The Hungarian government continues to focus on keeping business open. In this current environment, where we have kept our offices open as well, we provided our employees with the flexibility to work from home or work from the office at their discretion. We did a couple of surveys among almost our entire organization, to ask what they liked about working from home, what some of the benefits are, what are some of the silver linings, but also what they missed. That was really insightful in recognizing that there are significant benefits in terms of productivity, in terms of reducing your commute and so on.

Yet there are also challenges: for example, isolation and managing a work-life balance when you’re working from home all the time.
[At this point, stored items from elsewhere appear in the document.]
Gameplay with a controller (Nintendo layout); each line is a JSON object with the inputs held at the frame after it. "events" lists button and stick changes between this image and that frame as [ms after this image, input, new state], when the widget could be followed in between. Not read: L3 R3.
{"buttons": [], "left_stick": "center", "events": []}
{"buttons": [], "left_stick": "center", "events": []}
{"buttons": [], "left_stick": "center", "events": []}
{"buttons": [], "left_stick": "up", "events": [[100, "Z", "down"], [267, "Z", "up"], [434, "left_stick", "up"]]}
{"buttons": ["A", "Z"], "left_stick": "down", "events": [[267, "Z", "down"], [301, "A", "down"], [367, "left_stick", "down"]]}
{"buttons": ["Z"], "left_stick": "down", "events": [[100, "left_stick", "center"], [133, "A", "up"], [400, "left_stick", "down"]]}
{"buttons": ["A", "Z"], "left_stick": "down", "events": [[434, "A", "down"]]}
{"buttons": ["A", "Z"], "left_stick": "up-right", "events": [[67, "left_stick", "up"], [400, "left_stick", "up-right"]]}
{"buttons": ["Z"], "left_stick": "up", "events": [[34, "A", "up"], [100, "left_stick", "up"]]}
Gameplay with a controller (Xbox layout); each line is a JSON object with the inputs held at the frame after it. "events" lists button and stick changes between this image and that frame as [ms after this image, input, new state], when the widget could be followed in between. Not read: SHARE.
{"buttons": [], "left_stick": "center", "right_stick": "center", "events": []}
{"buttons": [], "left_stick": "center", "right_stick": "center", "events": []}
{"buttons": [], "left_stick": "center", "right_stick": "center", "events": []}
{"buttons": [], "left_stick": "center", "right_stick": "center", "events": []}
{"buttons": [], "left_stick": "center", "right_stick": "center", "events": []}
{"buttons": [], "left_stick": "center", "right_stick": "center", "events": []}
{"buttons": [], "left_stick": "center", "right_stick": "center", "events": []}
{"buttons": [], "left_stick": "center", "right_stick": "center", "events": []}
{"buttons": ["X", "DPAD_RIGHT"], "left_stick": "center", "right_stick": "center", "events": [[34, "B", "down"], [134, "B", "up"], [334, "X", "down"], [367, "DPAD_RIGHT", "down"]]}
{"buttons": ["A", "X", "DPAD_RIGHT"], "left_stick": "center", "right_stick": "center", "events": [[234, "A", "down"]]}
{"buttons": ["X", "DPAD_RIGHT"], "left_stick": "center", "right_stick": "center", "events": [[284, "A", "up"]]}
Our younger workforce in particular doesn’t necessarily have a home structure with a dedicated office that they can work from and so the ability for them to effectively work from home is sometimes very challenging as well. So, continuing to provide the office environment as a way for them to connect with their colleagues, to connect with their friends, to collaborate across the teams and to provide structure during an uncertain, challenging time has been very beneficial.

The discussions that we’re now having, like probably every company in the world, is how do we get the best of both worlds—how do we get through this COVID period with a work structure that is balancing the benefits of working from home but not losing the benefits of having that connection or sense of belonging in a work environment. I think that’s really important. There’s more to learn, but we’re pretty fortunate. We’re in the middle of designing a new office building and we have the ability to immediately respond to some of the learning that we’re doing now, to actually incorporate that into the design of our new building.

In terms of the work, I think one of the things that we’re learning and that we can possibly leverage is the fact that we have proved through the use of technology that we are making now that you can effectively work from different countries and still provide the same or a better level of services. That’s a huge opportunity for a shared service center that provides services across geographical boundaries and across country boundaries. We’ve proved that marketing and sales support—that historically were always assumed to have to be done from a certain country—can be done from a shared service center as well with the use of technology and by taking a very innovative approach to interacting and collaborating. I think it provides us with more opportunities to sort of expand our service offering, and then capture the benefits of having that skill and having that broad group of expertise by using some of the virtualization of work.


As an expatriate in Hungary, how do you see the country and do you have any insights for others who may chose to move here?  

I always see myself as a European, with a Dutch passport. I haven’t lived in the Netherlands for 18 years but I was born and raised there, did part of my schooling there and part of it in Norway. I then worked and lived in Belgium for eight years. So, I feel European. I spent a lot of time in Hungary on business trips before moving here during the times when we were setting up the center. After living in the U.S. for 10 years, it actually feels good to be somewhat home again, and to be able to walk around in a city and to have history all over, which is a little different to life in Texas. On the other hand, the Hungarian language is really difficult. I’m trying to learn some of the basics as I think, on a personal level, it shows a certain level of respect to be able to know at least a few words. But it’s really difficult!


Do you have a final message for our Newsweek audience?

Hungary has a tremendous pool of talent, which provides a very strong business case to justify a strong presence here. As ExxonMobil, we have proven to be successful with our global business center here and we’re looking to continue to invest in the talent in our organization. The biggest challenges coming our way will be around digital transformation, about our ability to take our global business center to the next level to become that intelligent management services hand for a corporation and that powerhouse of analytics and digital insights that adds value to a corporation. That’s going to be the biggest challenge coming to the sector.